* [Reading text]
================================

Expert Review:New Car Test Drive
New Car Test Drive
Sporty wagon model comes loaded with features.
For most carmakers, 1.8-liter engines mark the bottom end of the model line. But at Suzuki, a 1.8-liter four-cylinder engine powers the largest sedan the company builds. Although it sells the V6-powered Grand Vitara sport-utility, the 2000 Esteem is as big a car as we get from Suzuki.
That said, the Esteem meets the standards of the subcompact class in size and economy. It is offered as both a sedan and wagon. Both are front-drive, four-door, five-passenger cars. The wagon provides substantial cargo-hauling potential, carrying up to 24 cubic feet of cargo, at a base price less than $14,000. You're not getting a Mercedes wagon, in either size or features, but you're paying about one-third of a Mercedes wagon price.
The base sedan and wagon are designated GL. The GL sedan is powered by a single overhead cam 1.6-liter four-cylinder engine ($12,399) or the new 1.8-liter double overhead cam four ($12,899). The 1.6 has a 2-mpg edge in EPA testing, but the 1.8 is rated at a healthy 122 horsepower compared to the 1.6-liter's relatively measly 95 horsepower. The GL wagon ($13,399) comes only with the 1.8-liter engine.
The GLX comes with larger tires and alloy wheels, a tachometer, passenger vanity mirror, front seatback pockets and a host of power features. The GLX sedan lists at $13,899. The wagon adds a roof-mounted rear spoiler to help keep the rear glass clear of rain and snow, and lists at $14,399. A sport package, including a rear spoiler, fog lamps and any color as long as it's black, is available on the GLX sedan ($14,499).
Esteem GLX+ adds four-wheel ABS, cruise control and an automatic transmission at $15,699 for the sedan. On top of all that, the GLX+ wagon includes a sunroof and retails at $16,399.
GL and GLX models are available with the 4-speed automatic (instead of the standard 5-speed manual) for an additional $1000.
From its clear-lens headlamps to its large taillights, the Suzuki Esteem presents itself well. The black honeycomb grille looks sharp and the car, especially the wagon, is well proportioned.
The wagon doesn't look as if its longer roof was tacked on as an afterthought for the utilitarian minded. Indeed, with the two-tone paint option ($200), the wagon is arguably the snazziest Esteem of the lot, and there is no appearance penalty for the extra utility. We even got some admiring looks from teenagers, no doubt prompted by Speedline five-spoke alloy wheels and low-profile Yokohama tires.

================================

* [Provided data]
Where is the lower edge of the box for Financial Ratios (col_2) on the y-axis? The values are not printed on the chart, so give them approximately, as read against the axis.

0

================================

* [Tasks to carry out]
a) In the Suzuki Esteem review, repeat everything from "Expert Review:New Car" down to "Mercedes wagon price.".
b) Answer these from the Suzuki Esteem review:
(i) What horsepower rating does the 1.8-liter engine have?
(ii) How much does the two-tone paint option cost?
(iii) How much cargo can the wagon carry?

* [List of solutions]
a)
Expert Review:New Car Test Drive
New Car Test Drive
Sporty wagon model comes loaded with features.
For most carmakers, 1.8-liter engines mark the bottom end of the model line. But at Suzuki, a 1.8-liter four-cylinder engine powers the largest sedan the company builds. Although it sells the V6-powered Grand Vitara sport-utility, the 2000 Esteem is as big a car as we get from Suzuki.
That said, the Esteem meets the standards of the subcompact class in size and economy. It is offered as both a sedan and wagon. Both are front-drive, four-door, five-passenger cars. The wagon provides substantial cargo-hauling potential, carrying up to 24 cubic feet of cargo, at a base price less than $14,000. You're not getting a Mercedes wagon, in either size or features, but you're paying about one-third of a Mercedes wagon price.

b)
(i) 122 horsepower
(ii) $200
(iii) Up to 24 cubic feet